Excerpts from a dataset
□ □ □ □ □ □ □

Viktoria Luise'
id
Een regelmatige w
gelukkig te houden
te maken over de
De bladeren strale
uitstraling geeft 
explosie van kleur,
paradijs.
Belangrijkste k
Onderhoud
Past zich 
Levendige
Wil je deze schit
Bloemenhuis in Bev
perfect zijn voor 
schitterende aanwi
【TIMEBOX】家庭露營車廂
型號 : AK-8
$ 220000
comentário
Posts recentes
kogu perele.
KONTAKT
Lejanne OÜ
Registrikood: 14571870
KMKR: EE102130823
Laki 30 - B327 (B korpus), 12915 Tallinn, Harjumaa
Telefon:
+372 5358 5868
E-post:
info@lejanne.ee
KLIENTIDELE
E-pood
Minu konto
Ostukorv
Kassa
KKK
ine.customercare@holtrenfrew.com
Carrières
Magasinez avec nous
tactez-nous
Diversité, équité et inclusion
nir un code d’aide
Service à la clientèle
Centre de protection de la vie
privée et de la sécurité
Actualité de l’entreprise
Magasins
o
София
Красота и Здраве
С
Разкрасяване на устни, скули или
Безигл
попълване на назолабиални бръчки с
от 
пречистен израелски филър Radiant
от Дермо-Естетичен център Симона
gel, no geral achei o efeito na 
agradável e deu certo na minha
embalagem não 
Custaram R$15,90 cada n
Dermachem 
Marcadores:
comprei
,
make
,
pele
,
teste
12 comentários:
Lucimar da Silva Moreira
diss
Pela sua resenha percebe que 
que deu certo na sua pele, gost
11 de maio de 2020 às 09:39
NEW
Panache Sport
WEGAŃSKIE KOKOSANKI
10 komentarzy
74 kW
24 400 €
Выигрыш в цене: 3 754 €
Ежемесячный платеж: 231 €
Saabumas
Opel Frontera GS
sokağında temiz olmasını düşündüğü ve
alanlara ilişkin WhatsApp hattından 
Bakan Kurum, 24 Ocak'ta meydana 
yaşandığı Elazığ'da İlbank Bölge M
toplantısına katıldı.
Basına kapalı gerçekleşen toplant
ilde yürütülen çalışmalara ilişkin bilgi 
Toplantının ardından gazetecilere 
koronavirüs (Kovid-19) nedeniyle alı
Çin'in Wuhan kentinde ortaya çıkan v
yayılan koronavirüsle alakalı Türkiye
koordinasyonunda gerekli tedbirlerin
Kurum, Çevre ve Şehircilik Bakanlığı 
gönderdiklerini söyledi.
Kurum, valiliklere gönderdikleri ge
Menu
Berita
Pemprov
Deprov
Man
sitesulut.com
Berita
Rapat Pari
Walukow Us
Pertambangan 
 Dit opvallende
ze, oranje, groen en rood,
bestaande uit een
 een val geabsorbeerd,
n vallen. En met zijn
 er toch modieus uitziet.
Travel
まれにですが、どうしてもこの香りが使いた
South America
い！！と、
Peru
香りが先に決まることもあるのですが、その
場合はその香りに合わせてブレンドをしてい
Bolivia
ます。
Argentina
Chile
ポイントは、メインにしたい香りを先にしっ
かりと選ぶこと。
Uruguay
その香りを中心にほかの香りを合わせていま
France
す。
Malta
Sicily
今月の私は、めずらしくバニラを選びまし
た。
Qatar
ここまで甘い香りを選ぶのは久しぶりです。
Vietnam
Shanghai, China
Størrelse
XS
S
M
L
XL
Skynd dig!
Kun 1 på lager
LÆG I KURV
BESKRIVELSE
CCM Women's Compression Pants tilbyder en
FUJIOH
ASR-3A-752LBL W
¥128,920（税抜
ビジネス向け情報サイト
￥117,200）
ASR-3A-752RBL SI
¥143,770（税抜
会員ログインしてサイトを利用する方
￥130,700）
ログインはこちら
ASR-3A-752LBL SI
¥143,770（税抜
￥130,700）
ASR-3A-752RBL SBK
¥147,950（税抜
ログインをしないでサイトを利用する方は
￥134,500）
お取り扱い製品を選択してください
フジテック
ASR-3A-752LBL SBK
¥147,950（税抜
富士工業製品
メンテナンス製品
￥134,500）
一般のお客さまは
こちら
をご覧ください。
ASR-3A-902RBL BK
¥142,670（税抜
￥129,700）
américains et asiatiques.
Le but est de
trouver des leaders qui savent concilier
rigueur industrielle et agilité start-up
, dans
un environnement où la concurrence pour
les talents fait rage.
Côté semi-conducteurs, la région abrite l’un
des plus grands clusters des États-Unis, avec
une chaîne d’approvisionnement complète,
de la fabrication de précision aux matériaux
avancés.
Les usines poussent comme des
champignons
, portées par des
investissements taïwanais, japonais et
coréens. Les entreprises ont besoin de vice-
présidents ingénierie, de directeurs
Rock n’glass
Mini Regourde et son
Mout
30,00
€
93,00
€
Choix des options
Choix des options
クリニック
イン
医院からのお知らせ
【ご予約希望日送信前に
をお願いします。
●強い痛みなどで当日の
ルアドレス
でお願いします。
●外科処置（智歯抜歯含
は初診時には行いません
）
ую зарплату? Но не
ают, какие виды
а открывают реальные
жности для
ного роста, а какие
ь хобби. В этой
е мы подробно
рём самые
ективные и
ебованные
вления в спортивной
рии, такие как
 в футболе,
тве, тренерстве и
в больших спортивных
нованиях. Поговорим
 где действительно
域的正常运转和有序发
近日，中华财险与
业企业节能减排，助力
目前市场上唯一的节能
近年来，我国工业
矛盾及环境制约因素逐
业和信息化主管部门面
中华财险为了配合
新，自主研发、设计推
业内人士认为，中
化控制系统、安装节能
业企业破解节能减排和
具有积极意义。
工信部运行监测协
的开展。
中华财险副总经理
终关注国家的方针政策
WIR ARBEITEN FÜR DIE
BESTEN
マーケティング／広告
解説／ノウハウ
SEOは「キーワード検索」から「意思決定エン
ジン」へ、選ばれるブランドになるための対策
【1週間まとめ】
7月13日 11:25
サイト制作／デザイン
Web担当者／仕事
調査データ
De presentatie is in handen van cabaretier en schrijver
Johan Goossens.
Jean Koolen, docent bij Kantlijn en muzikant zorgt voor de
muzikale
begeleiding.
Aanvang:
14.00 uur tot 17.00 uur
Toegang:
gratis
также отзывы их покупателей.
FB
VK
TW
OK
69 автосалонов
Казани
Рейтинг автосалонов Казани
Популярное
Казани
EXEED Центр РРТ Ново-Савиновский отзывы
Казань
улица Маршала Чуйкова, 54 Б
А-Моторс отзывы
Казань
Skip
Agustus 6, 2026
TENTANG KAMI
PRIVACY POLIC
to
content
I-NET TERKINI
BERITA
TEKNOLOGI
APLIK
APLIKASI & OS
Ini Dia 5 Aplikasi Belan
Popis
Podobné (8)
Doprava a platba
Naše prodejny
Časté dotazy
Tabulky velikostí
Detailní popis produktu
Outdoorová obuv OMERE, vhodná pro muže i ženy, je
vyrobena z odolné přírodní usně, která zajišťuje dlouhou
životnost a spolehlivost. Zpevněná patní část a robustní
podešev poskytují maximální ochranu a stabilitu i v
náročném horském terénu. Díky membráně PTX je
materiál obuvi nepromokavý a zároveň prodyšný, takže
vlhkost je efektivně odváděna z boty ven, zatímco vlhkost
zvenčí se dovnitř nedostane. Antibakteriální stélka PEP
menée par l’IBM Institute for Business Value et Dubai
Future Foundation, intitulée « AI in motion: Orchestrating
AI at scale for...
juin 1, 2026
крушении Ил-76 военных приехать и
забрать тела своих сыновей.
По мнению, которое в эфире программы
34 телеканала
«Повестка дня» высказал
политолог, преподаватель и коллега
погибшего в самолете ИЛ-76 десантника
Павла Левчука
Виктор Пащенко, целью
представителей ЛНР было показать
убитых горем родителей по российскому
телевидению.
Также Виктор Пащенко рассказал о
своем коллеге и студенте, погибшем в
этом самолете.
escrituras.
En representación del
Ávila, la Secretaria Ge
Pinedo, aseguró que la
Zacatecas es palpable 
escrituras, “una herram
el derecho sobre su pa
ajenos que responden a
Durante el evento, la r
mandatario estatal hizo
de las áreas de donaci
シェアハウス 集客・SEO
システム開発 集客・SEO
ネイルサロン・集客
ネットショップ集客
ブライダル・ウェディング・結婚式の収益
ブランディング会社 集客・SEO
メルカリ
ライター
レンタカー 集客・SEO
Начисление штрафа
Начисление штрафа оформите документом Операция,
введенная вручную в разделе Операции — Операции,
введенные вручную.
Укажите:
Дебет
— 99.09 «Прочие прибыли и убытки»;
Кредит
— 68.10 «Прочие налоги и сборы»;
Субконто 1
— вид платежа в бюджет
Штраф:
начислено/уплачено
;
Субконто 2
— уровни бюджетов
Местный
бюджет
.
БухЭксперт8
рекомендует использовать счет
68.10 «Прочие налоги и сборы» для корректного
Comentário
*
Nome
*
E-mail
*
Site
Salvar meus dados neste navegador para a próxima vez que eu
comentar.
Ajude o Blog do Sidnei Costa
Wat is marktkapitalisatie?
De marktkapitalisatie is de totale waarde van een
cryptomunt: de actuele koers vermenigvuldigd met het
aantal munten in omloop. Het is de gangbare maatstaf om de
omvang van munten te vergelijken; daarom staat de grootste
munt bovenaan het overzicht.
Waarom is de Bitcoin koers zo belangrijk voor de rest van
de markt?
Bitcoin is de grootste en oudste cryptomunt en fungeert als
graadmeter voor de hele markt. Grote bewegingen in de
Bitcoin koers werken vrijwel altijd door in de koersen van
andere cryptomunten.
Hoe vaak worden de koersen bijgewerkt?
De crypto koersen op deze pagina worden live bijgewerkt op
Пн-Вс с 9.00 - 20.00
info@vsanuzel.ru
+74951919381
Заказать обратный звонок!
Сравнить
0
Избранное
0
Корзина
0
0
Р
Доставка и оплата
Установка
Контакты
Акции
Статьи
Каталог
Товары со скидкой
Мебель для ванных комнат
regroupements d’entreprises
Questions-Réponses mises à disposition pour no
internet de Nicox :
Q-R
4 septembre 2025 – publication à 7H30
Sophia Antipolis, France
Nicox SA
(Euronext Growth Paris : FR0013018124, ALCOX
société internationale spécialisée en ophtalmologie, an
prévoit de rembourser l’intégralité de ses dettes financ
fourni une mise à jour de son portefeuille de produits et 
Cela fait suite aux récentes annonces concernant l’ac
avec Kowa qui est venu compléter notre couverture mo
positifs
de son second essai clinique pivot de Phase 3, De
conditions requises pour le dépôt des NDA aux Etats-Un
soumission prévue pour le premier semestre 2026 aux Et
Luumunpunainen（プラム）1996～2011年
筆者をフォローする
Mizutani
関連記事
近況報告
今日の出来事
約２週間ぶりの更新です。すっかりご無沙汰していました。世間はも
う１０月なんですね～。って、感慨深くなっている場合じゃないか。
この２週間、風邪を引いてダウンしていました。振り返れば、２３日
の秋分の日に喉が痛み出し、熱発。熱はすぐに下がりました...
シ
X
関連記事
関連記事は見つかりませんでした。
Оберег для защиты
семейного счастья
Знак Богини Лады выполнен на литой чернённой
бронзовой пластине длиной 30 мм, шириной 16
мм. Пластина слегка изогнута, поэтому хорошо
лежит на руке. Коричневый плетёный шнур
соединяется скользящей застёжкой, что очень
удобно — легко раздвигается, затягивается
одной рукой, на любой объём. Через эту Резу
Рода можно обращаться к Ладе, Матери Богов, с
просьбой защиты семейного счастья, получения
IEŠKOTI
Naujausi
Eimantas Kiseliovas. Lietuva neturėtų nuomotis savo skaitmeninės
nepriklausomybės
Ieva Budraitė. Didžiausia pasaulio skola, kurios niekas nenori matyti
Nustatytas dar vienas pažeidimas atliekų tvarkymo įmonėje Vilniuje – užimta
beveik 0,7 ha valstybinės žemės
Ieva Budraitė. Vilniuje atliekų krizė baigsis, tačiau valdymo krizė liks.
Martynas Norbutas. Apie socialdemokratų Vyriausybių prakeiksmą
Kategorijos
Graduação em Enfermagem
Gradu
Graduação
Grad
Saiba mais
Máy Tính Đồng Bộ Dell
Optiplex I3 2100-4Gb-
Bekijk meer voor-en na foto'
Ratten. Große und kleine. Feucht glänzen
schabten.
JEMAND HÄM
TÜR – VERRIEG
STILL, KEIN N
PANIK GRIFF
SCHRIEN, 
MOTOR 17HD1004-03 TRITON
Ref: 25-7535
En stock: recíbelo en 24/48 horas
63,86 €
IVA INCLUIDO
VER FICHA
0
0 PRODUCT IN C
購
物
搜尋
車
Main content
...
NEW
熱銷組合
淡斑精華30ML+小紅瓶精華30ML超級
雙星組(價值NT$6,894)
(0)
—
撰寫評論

□ □ □ □ □ □ □

Instruction
From the records above, repeat exactly the lines from the one with "Также Виктор Пащенко рассказал о" through the one with "aantal munten in", both included.

Result of the exercise
Также Виктор Пащенко рассказал о
своем коллеге и студенте, погибшем в
этом самолете.
escrituras.
En representación del
Ávila, la Secretaria Ge
Pinedo, aseguró que la
Zacatecas es palpable 
escrituras, “una herram
el derecho sobre su pa
ajenos que responden a
Durante el evento, la r
mandatario estatal hizo
de las áreas de donaci
シェアハウス 集客・SEO
システム開発 集客・SEO
ネイルサロン・集客
ネットショップ集客
ブライダル・ウェディング・結婚式の収益
ブランディング会社 集客・SEO
メルカリ
ライター
レンタカー 集客・SEO
Начисление штрафа
Начисление штрафа оформите документом Операция,
введенная вручную в разделе Операции — Операции,
введенные вручную.
Укажите:
Дебет
— 99.09 «Прочие прибыли и убытки»;
Кредит
— 68.10 «Прочие налоги и сборы»;
Субконто 1
— вид платежа в бюджет
Штраф:
начислено/уплачено
;
Субконто 2
— уровни бюджетов
Местный
бюджет
.
БухЭксперт8
рекомендует использовать счет
68.10 «Прочие налоги и сборы» для корректного
Comentário
*
Nome
*
E-mail
*
Site
Salvar meus dados neste navegador para a próxima vez que eu
comentar.
Ajude o Blog do Sidnei Costa
Wat is marktkapitalisatie?
De marktkapitalisatie is de totale waarde van een
cryptomunt: de actuele koers vermenigvuldigd met het
aantal munten in omloop. Het is de gangbare maatstaf om de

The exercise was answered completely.